Minimum off-diagonal elements of a matrix with fixed eigenvalues

I have a bound that will be of use to you. First, note that we can use the fact that the diagonal entries are all $1$s to relate $c_\mathrm{max}$ to the Frobenius norm of $C$: $$ \|C\|_F^2\leq M+M(M-1)c_\mathrm{max}^2. $$ This Frobenius norm is easy to work with, since it's just the 2-norm of the spectrum: $$ \|C\|_{F}^2 =\mathrm{Tr}[CC^\mathrm{T}] =\mathrm{Tr}[V\Lambda^2 V^\mathrm{T}] =\mathrm{Tr}[\Lambda^2] =\sum_{m=1}^M\lambda_m^2. $$ Rearranging then produces a lower bound on $c_\mathrm{max}$: $$ c_\mathrm{max}\geq\sqrt{\frac{1}{M(M-1)}\bigg(\sum_{m=1}^M\lambda_m^2-M\bigg)}. $$ Achieving equality in this lower bound certainly implies optimality. For example, consider the following matrix: $$ C =\left[\begin{array}{rrr}1~&-\frac{1}{2}&-\frac{1}{2}\\-\frac{1}{2}&1~&-\frac{1}{2}\\-\frac{1}{2}&-\frac{1}{2}&1~\end{array}\right]. $$ Here, $\Lambda=\mathrm{diag}(\frac{3}{2},\frac{3}{2},0)$, $c_\mathrm{max}=\frac{1}{2}$, and a quick calculation reveals that this achieves equality in our lower bound. But is this always possible?

Unfortunately, no. For example, it's impossible to achieve equality when $\Lambda=\mathrm{diag}(\frac{5}{3},\frac{5}{3},\frac{5}{3},0,0)$. But how do I know that?

Your question is intimately related to another problem that's of use in engineering: Design an ensemble of $M$ unit vectors in $\mathbb{R}^d$, where $M>d$, with the property that no two vectors have a large inner product in magnitude (i.e., you want the ensemble to be incoherent). For this problem, the Gram matrix of the vectors is playing the role of your $C$, and the Welch bound was developed to provide a lower bound on the coherence (your $c_\mathrm{max}$). For details, check out this blog entry.

Your problem has an important distinction from the incoherent design problem: you prescribe the spectrum of $C$. But there's a theorem that says achieving equality in the Welch bound necessitates that the spectrum of $C$ has $\frac{M}{d}$ with multiplicity $d$ and $0$ with multiplicity $M-d$. As such, you might as well consider the instance of your problem in which this is your spectrum (in this instance, the above bound on $c_\mathrm{max}$ is precisely the Welch bound).

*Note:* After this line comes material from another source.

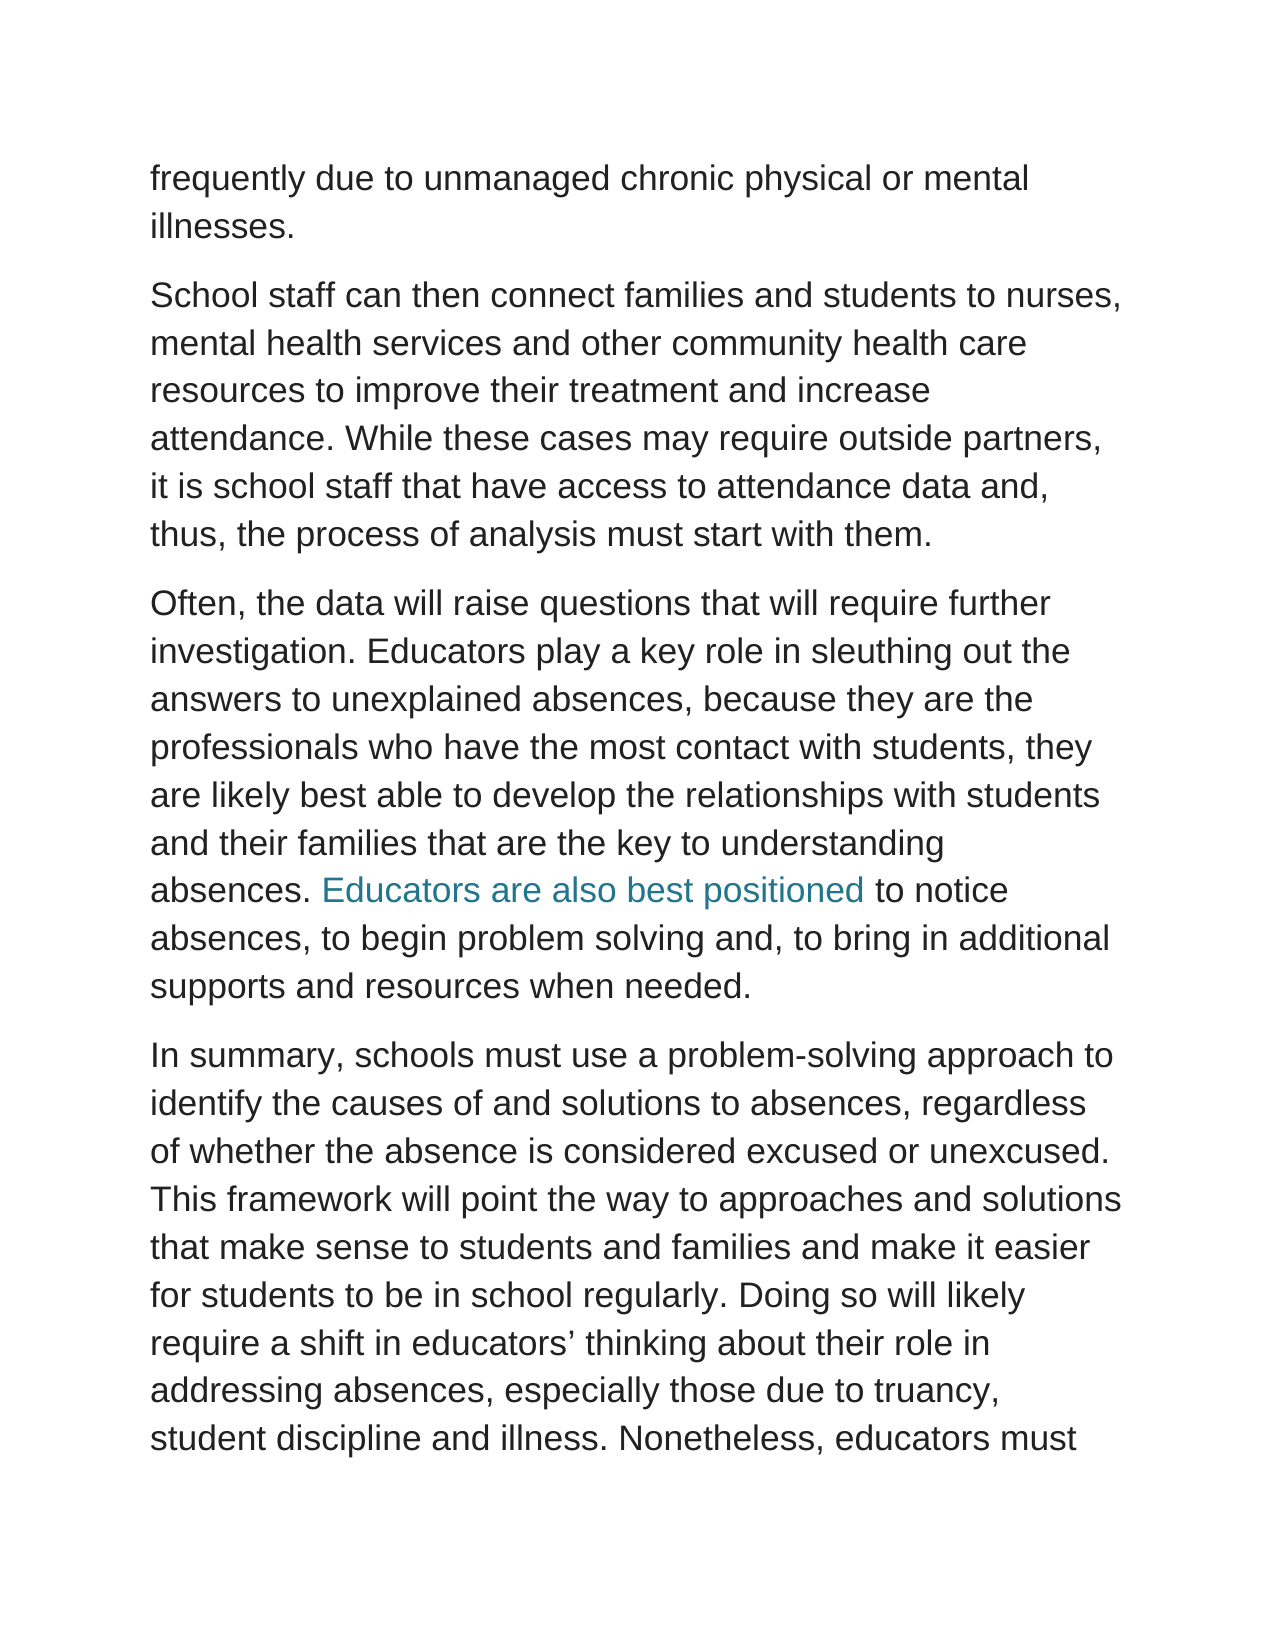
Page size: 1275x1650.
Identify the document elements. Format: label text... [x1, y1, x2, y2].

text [150, 1027, 1125, 1458]
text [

The point of looking at this instance is to demonstrate how hard your problem actually is. While there are many Welch-bound achieving ensembles, it is also known that the Welch bound is not always achievable. For example, it is impossible to pack $5$ vectors in $\mathbb{R}^3$ with Welch-bound coherence (this was the source of my second example above, while the first example corresponded to the cube roots of unity in $\mathbb{R}^2$). It's also unknown in general which values of $M$ and $d$ enable Welch-bound equality (in fact, existence of such ensembles is equivalent to the existence of certain strongly regular graphs, and in many cases, existence is a long-standing problem).

For more information about this problem, google "equiangular tight frames" - you just opened a very interesting can of worms. :)

To add some insights into my discussion. I found out some stuff that might be interesting according to matrix perturbation theory.

So instead of asking as in the 1st question: given prescribed eigenvalues what is the minimum $c_{max}$? I tried to look into the problem of what is the possible eigenvalue densities given I have a prescribed $c_{max}$.

It goes like this... I compare my correlation matrix with the identity matrix. The diagonal elements of both matrices are 1's, therefore the perturbation is in the off-diagonal elements. The Weyl-Lidskii theorem states that:

$|\lambda_i-1|\leq ||\mathbf{C}-\mathbf{I}||_2$

where I write $|\lambda_i-1|$ because the eigenvalues of the identity matrix $(\mathbf{I})$ are $1$. But this just leads to some obvious bounds.